WHAT NEEDS TO BE DONE: Locate each line below that contains the word "series" with the same capitalization, and copy those lines.

EXTRACTED RECORDS:
▬▬▬▬▬▬

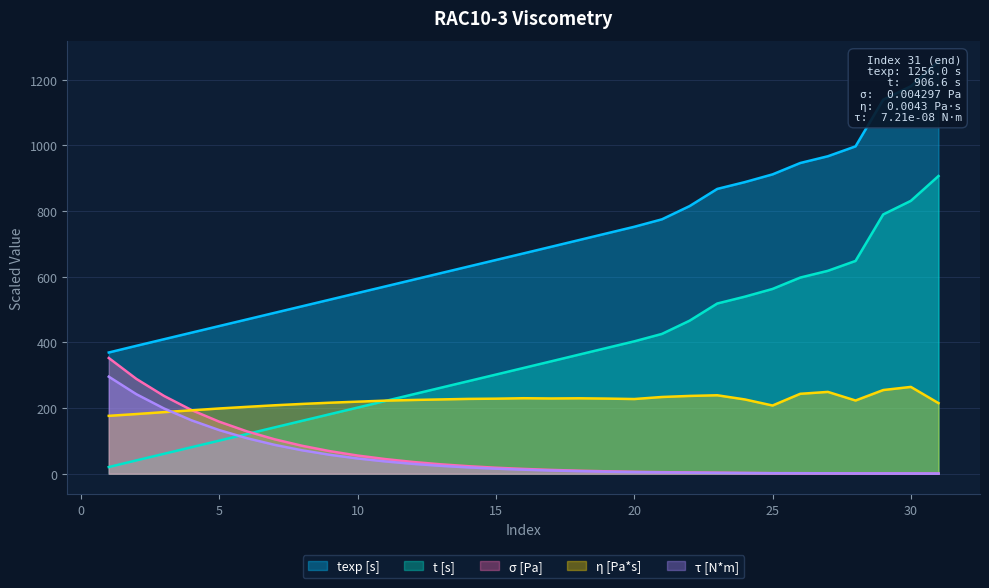

Where is τ [N*m] nearest to the value 147?

5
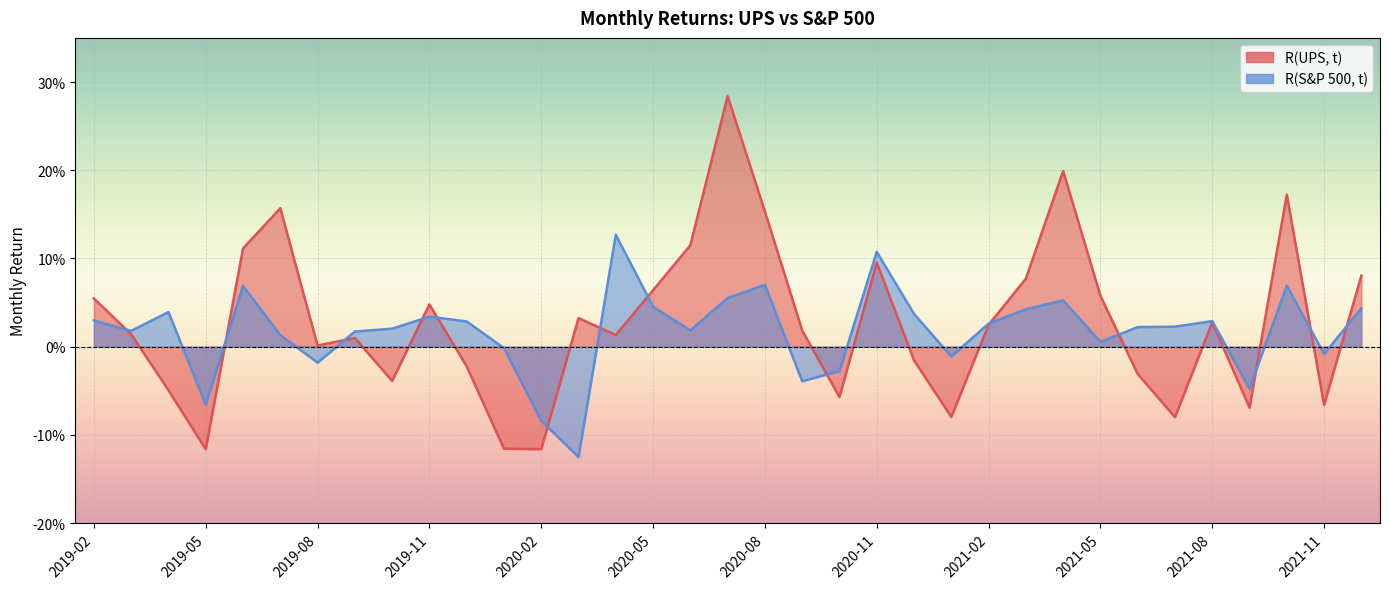

What is the sum of all R(S&P 500, t) values?

0.6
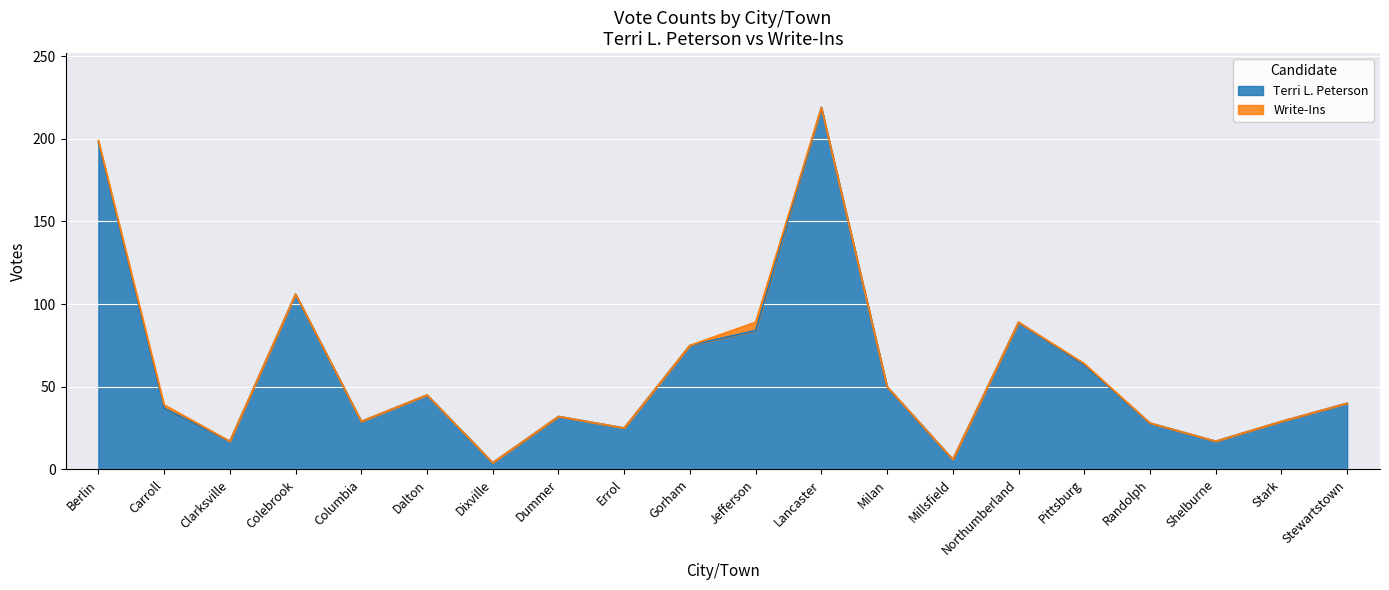

What is the smallest value displayed?

4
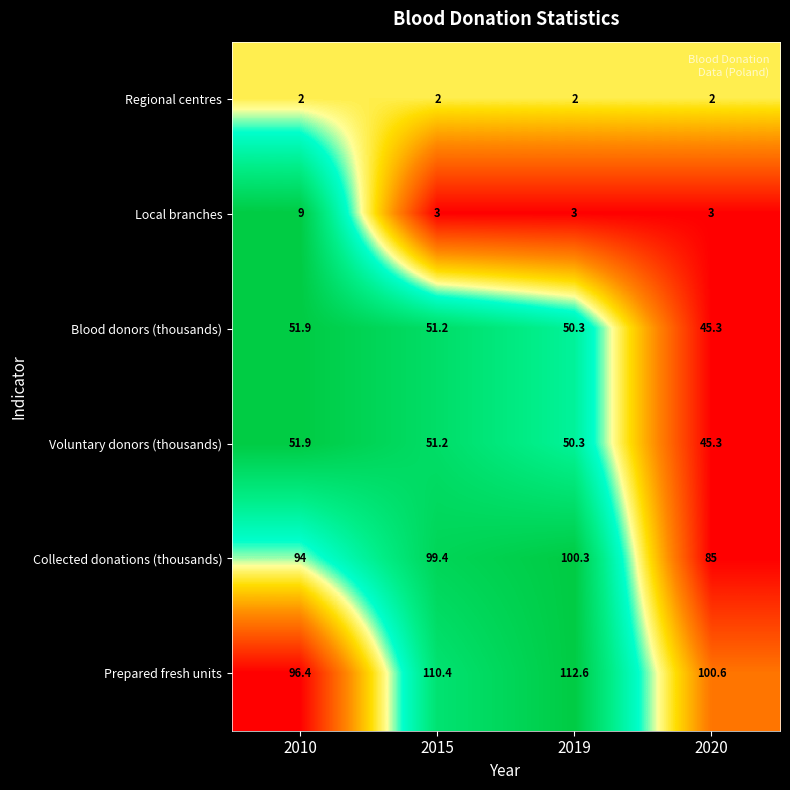

At how many categories does at least one series exceed 22?

4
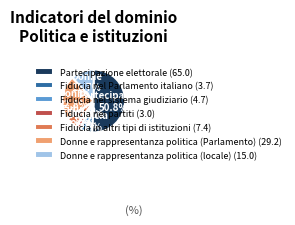

To the nearest percent, what percentage of the pie is Donne e rappresentanza politica (locale)?

12%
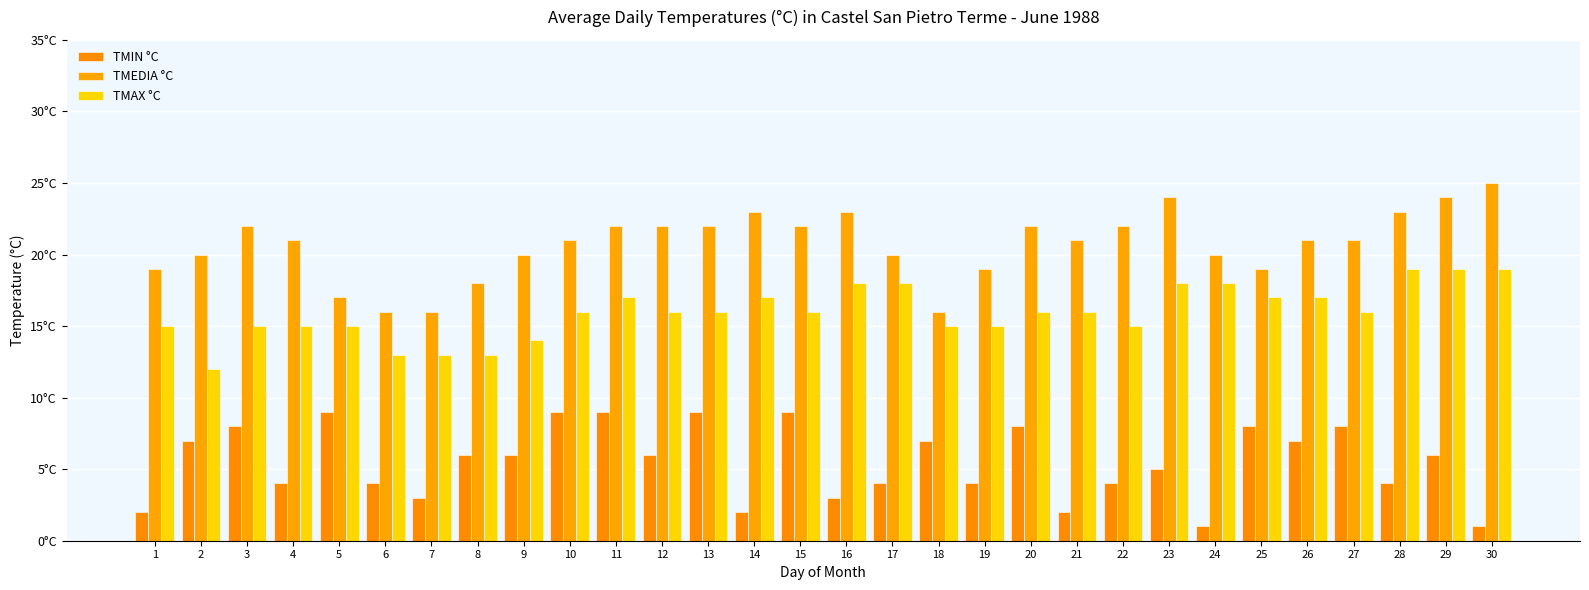

Does the chart contain any negative values?

No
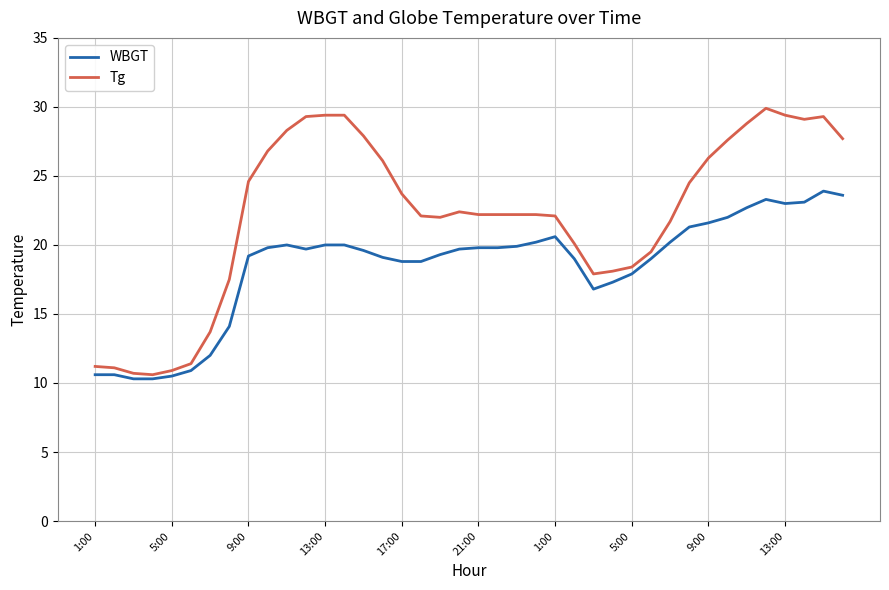

At how many categories does at least one series exceed 23?

18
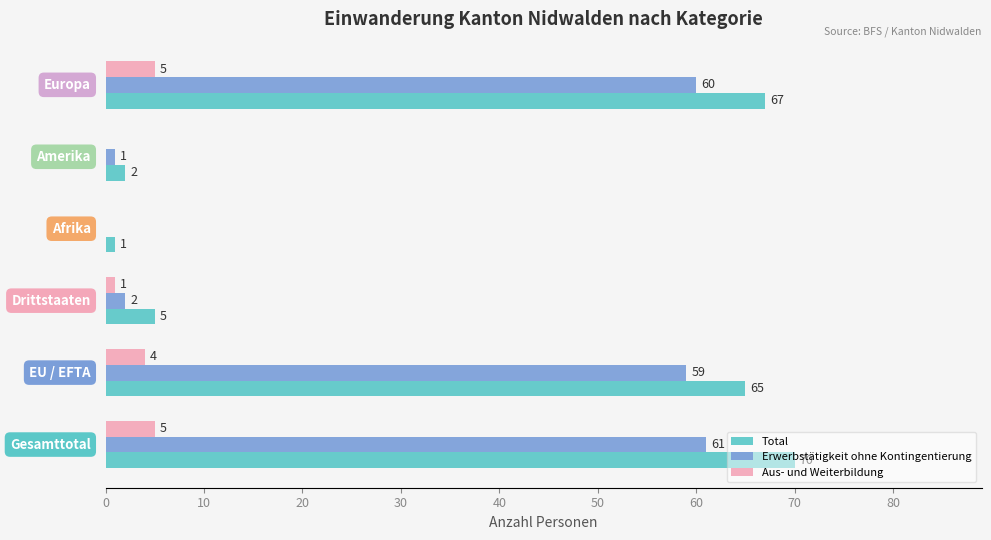

How many categories are shown in the chart?

6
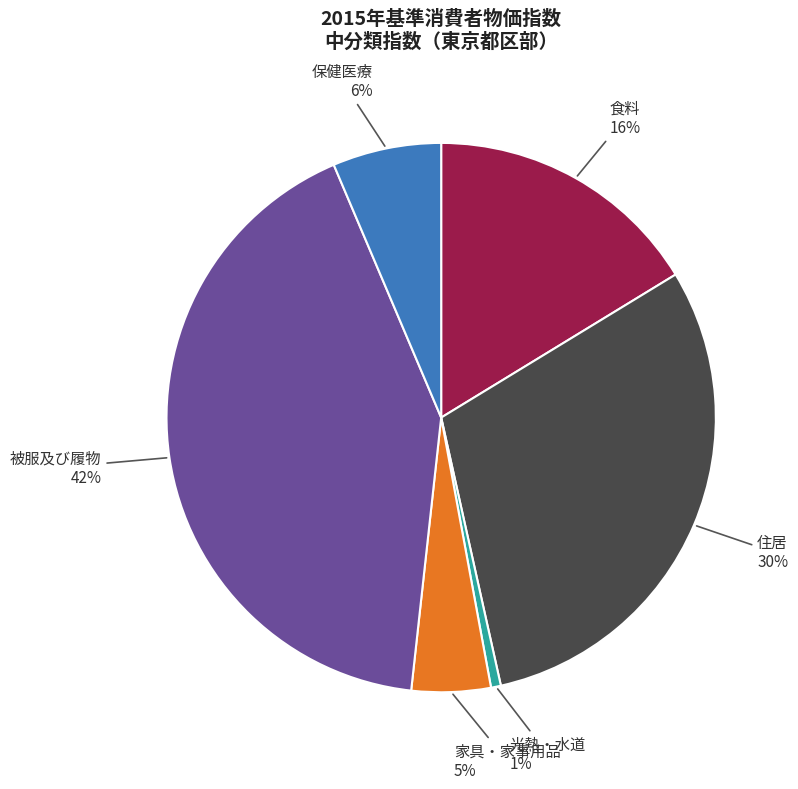

Do 食料 and 光熱・水道 together represent more than half of the pie?

No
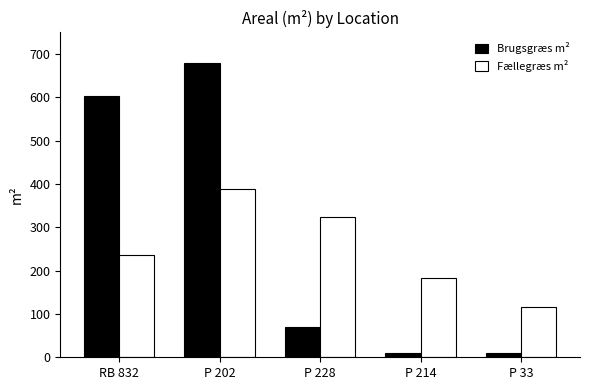

Count the number of categories in the chart.

5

▬▬▬▬▬▬

EXPECTED OUTPUT:
At how many categories does at least one series exceed 22?
At how many categories does at least one series exceed 23?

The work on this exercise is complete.